Maybe every young girl doesn’t need a pony for Christmas. There are a lot of reasons why you shouldn’t have a horse, money and time being two of the biggest, but I want to talk about some amazing things that my favorite hobby has gifted me, and why I’m kind of glad I got a horse for Christmas all those years ago:
- How to manage money: The old joke is that you should buy your children horses because they’ll never have money for drugs, it’s true, but all jokes aside the horse taught me financial literacy and responsibility from a young age. They’re expensive pets, especially if something goes wrong or if you’re showing them. I’ve always been a bigger money saver than a lot of my friends, and that really started when I was 15. My parents told me that I was responsible for D’Artagnan’s vet bills. Which would have been fine if he didn’t get seriously hurt, but of course he did, and I emptied my savings account. My parents stepped in then, but it taught me that that savings account needed more in it in case of emergencies, and not just the equine kind.
- How to be patient: Bad habits take a long time to work out, riding ones are no different. Learning to deconstruct your riding, find the bad part, then put everything back together again without it is no easy task. It takes a long time and a lot of work. It gives you patience. So does dealing with an animal that is just as stubborn as you are. Horses get set in their ways too, and getting their bad habits fixed takes time and energy as well. There is a lot of slow work that needs to get done before you can move on to the exciting parts. Any trainer will tell you just how important slow work is.

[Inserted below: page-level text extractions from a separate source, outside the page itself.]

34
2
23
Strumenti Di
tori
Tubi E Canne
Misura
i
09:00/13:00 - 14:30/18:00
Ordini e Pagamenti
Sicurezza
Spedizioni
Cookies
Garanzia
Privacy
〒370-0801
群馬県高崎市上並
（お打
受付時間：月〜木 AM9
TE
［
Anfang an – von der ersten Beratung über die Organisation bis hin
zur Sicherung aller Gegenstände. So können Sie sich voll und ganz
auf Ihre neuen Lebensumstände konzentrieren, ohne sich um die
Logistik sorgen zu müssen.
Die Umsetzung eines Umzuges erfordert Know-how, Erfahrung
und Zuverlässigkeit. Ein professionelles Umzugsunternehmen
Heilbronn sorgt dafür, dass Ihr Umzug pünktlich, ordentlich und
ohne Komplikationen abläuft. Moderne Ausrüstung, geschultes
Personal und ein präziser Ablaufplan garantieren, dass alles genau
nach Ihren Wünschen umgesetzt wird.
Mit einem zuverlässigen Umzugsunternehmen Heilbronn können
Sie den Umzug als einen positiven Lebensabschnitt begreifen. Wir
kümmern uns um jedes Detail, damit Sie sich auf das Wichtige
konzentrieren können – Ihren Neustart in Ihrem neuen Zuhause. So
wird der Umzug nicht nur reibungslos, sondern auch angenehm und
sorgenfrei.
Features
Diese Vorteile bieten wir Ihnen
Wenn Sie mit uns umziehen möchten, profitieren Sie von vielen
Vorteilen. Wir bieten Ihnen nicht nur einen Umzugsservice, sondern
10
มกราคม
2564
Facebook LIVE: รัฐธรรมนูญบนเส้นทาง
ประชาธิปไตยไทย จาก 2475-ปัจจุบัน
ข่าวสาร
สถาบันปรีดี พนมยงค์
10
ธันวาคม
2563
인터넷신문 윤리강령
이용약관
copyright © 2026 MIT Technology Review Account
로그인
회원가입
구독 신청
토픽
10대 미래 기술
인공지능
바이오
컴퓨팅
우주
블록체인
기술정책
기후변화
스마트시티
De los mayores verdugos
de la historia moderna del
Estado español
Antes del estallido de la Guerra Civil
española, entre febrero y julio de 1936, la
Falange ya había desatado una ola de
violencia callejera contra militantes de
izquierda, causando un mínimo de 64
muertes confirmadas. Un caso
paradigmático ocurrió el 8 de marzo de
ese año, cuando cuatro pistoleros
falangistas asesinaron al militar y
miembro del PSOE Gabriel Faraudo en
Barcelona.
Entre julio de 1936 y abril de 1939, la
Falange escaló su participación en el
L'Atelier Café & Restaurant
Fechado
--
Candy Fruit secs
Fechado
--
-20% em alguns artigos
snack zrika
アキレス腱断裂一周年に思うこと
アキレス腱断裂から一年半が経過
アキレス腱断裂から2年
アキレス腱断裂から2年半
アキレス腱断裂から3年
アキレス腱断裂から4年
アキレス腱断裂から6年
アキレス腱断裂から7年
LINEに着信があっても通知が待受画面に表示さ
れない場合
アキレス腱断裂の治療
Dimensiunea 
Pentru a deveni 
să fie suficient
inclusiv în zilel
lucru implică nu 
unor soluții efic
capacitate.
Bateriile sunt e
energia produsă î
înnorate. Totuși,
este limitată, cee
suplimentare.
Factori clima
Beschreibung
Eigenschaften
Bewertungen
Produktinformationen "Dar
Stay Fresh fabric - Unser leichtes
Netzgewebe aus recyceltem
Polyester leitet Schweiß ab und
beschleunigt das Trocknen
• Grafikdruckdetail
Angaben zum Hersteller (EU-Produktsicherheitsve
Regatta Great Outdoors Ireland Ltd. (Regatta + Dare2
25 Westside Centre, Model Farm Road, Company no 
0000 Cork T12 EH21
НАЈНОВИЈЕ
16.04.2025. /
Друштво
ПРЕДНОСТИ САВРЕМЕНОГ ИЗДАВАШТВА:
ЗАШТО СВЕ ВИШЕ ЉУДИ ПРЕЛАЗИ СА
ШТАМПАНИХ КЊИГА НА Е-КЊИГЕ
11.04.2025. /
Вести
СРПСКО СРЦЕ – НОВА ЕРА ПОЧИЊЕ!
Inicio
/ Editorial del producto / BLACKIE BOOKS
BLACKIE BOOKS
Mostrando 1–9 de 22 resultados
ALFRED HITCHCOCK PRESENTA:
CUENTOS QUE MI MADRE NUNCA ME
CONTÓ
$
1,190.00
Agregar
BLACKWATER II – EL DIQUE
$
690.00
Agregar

- How to handle competition: It’s funny, but I became less competitive when I was racing as a child. It became more about competing with myself, my past times, my past rankings, and less about competing with my peers. This might not be true for everyone, some people are just competitive to their core, but what is true is that horseback is a game of give and take. If you want to place better, you have to give a lot of time and energy, and you know that all the other rides are giving it too. It gives you perspective on how to gauge your success and what to keep in mind when you’re going for the gold.

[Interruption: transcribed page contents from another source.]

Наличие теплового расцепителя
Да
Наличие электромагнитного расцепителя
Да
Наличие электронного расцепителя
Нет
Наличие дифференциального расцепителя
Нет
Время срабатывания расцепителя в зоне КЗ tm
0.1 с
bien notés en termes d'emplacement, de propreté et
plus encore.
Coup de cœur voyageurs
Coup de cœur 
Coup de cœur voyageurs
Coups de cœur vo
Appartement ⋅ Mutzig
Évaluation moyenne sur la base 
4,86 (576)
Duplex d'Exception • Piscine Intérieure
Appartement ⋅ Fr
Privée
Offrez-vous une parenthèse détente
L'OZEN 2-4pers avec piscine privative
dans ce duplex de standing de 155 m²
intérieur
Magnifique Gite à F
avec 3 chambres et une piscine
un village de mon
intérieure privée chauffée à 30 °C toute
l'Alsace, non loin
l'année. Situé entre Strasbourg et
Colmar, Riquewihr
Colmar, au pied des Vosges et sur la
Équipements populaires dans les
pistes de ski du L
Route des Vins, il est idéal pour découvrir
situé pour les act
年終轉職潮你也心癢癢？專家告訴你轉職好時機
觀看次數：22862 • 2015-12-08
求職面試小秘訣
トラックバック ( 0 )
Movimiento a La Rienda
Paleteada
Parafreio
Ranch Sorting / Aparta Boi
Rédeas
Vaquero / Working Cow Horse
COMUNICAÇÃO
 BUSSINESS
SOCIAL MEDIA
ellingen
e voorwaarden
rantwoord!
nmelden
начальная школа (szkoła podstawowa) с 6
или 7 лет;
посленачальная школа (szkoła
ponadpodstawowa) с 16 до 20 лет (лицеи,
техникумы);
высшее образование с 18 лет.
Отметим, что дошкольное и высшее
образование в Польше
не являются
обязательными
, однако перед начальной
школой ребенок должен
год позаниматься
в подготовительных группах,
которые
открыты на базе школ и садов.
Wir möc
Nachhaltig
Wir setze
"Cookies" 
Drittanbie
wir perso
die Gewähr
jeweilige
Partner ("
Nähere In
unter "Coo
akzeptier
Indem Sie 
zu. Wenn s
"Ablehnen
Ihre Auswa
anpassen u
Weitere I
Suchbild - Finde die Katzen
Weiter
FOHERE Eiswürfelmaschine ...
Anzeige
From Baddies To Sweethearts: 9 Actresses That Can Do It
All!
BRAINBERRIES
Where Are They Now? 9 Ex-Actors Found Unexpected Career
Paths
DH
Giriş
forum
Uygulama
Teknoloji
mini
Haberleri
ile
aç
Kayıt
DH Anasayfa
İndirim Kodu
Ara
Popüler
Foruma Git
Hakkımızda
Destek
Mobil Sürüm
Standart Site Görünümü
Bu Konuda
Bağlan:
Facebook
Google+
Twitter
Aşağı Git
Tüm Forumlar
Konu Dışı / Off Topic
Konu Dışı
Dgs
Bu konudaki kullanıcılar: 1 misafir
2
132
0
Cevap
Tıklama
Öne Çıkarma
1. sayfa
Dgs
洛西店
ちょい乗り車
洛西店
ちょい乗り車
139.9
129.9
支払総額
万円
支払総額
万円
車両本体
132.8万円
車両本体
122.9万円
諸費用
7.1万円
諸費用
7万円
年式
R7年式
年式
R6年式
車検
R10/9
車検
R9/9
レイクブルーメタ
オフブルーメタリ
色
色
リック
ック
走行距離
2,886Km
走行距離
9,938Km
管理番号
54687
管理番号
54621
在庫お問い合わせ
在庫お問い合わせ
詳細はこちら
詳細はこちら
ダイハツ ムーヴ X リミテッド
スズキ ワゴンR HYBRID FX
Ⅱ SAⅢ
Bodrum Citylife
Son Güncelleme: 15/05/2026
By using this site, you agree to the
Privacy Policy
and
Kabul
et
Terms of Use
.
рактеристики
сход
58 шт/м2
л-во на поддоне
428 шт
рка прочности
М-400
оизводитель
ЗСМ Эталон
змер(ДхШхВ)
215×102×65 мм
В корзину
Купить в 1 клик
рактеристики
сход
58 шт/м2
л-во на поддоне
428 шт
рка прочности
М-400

- How to work hard and be humble: Horses don’t just come with riding. They also come with some dirty work, and even if you are at a nicer barn and don’t pick your own stall, you will still find yourself rolling up your sleeves to get down and dirty with some unpleasant tasks. It’s one of my favorite things about horses, they’re livestock, and life with livestock isn’t always that glamorous. It requires energy on the rainiest days and the coldest days. It requires blood and other bodily fluids. I think that kind of honest work doesn’t just make you a harder and better worker, but I think it humbles you too. At the end of the day, you still smell like horse crap, so come off your high horse. If you don’t want to, horses have a way of humbling you themselves, sometimes the high horse can knock you right off onto your butt.
- How to face your fears and take charge: The phrase getting back on the horse doesn’t come from nowhere. Bad falls can really teach someone a thing or two about fear and not giving up, but that’s not the only thing to focus on when it comes to facing fears. Horses are a lot bigger than us, so we have to be the boss, all the time- always. It’s not for the faint of heart. Most people wouldn’t stand square in a charging horses way swinging a lead rope trying to get it to turn, but horse people will, because they’re supposed to answer to us, and for them to do that, they need to know we aren’t afraid of them, we need to know we aren’t afraid of them. Fear management is a useful skill across the board.